• [Extracted data]
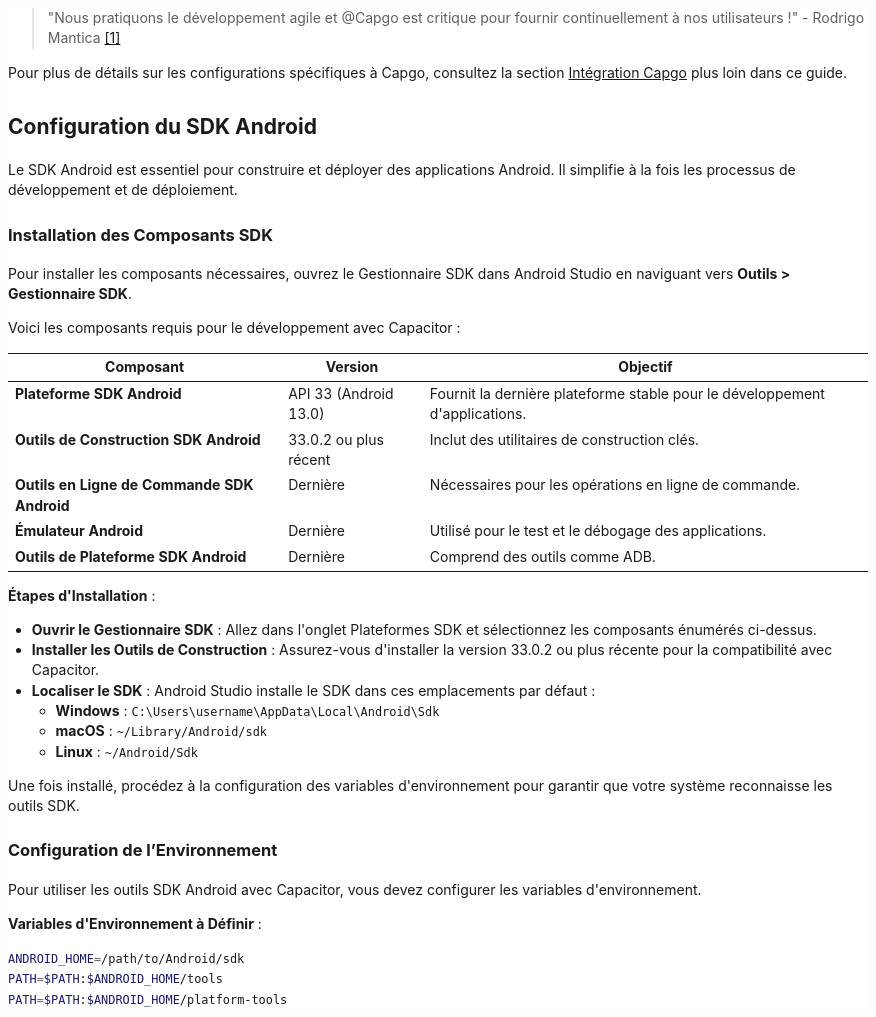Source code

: > "Nous pratiquons le développement agile et @Capgo est critique pour fournir continuellement à nos utilisateurs !" - Rodrigo Mantica [\[1\]](https://capgo.app/)

Pour plus de détails sur les configurations spécifiques à Capgo, consultez la section [Intégration Capgo](https://capgo.app/consulting/) plus loin dans ce guide.

## Configuration du SDK Android

Le SDK Android est essentiel pour construire et déployer des applications Android. Il simplifie à la fois les processus de développement et de déploiement.

### Installation des Composants SDK

Pour installer les composants nécessaires, ouvrez le Gestionnaire SDK dans Android Studio en naviguant vers **Outils > Gestionnaire SDK**.

Voici les composants requis pour le développement avec Capacitor :

| Composant | Version | Objectif |
| --- | --- | --- |
| **Plateforme SDK Android** | API 33 (Android 13.0) | Fournit la dernière plateforme stable pour le développement d'applications. |
| **Outils de Construction SDK Android** | 33.0.2 ou plus récent | Inclut des utilitaires de construction clés. |
| **Outils en Ligne de Commande SDK Android** | Dernière | Nécessaires pour les opérations en ligne de commande. |
| **Émulateur Android** | Dernière | Utilisé pour le test et le débogage des applications. |
| **Outils de Plateforme SDK Android** | Dernière | Comprend des outils comme ADB. |

**Étapes d'Installation** :

-   **Ouvrir le Gestionnaire SDK** : Allez dans l'onglet Plateformes SDK et sélectionnez les composants énumérés ci-dessus.
-   **Installer les Outils de Construction** : Assurez-vous d'installer la version 33.0.2 ou plus récente pour la compatibilité avec Capacitor.
-   **Localiser le SDK** : Android Studio installe le SDK dans ces emplacements par défaut :
    -   **Windows** : `C:\Users\username\AppData\Local\Android\Sdk`
    -   **macOS** : `~/Library/Android/sdk`
    -   **Linux** : `~/Android/Sdk`

Une fois installé, procédez à la configuration des variables d'environnement pour garantir que votre système reconnaisse les outils SDK.

### Configuration de l’Environnement

Pour utiliser les outils SDK Android avec Capacitor, vous devez configurer les variables d'environnement.

**Variables d'Environnement à Définir** :

```bash
ANDROID_HOME=/path/to/Android/sdk
PATH=$PATH:$ANDROID_HOME/tools
PATH=$PATH:$ANDROID_HOME/platform-tools
```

• [Try it] A faithful copy of all the data above is required, printed exactly and with no pictures.

• [Answer box]
Source code

: > "Nous pratiquons le développement agile et @Capgo est critique pour fournir continuellement à nos utilisateurs !" - Rodrigo Mantica [\[1\]](https://capgo.app/)

Pour plus de détails sur les configurations spécifiques à Capgo, consultez la section [Intégration Capgo](https://capgo.app/consulting/) plus loin dans ce guide.

## Configuration du SDK Android

Le SDK Android est essentiel pour construire et déployer des applications Android. Il simplifie à la fois les processus de développement et de déploiement.

### Installation des Composants SDK

Pour installer les composants nécessaires, ouvrez le Gestionnaire SDK dans Android Studio en naviguant vers **Outils > Gestionnaire SDK**.

Voici les composants requis pour le développement avec Capacitor :

| Composant | Version | Objectif |
| --- | --- | --- |
| **Plateforme SDK Android** | API 33 (Android 13.0) | Fournit la dernière plateforme stable pour le développement d'applications. |
| **Outils de Construction SDK Android** | 33.0.2 ou plus récent | Inclut des utilitaires de construction clés. |
| **Outils en Ligne de Commande SDK Android** | Dernière | Nécessaires pour les opérations en ligne de commande. |
| **Émulateur Android** | Dernière | Utilisé pour le test et le débogage des applications. |
| **Outils de Plateforme SDK Android** | Dernière | Comprend des outils comme ADB. |

**Étapes d'Installation** :

-   **Ouvrir le Gestionnaire SDK** : Allez dans l'onglet Plateformes SDK et sélectionnez les composants énumérés ci-dessus.
-   **Installer les Outils de Construction** : Assurez-vous d'installer la version 33.0.2 ou plus récente pour la compatibilité avec Capacitor.
-   **Localiser le SDK** : Android Studio installe le SDK dans ces emplacements par défaut :
    -   **Windows** : `C:\Users\username\AppData\Local\Android\Sdk`
    -   **macOS** : `~/Library/Android/sdk`
    -   **Linux** : `~/Android/Sdk`

Une fois installé, procédez à la configuration des variables d'environnement pour garantir que votre système reconnaisse les outils SDK.

### Configuration de l’Environnement

Pour utiliser les outils SDK Android avec Capacitor, vous devez configurer les variables d'environnement.

**Variables d'Environnement à Définir** :

```bash
ANDROID_HOME=/path/to/Android/sdk
PATH=$PATH:$ANDROID_HOME/tools
PATH=$PATH:$ANDROID_HOME/platform-tools
```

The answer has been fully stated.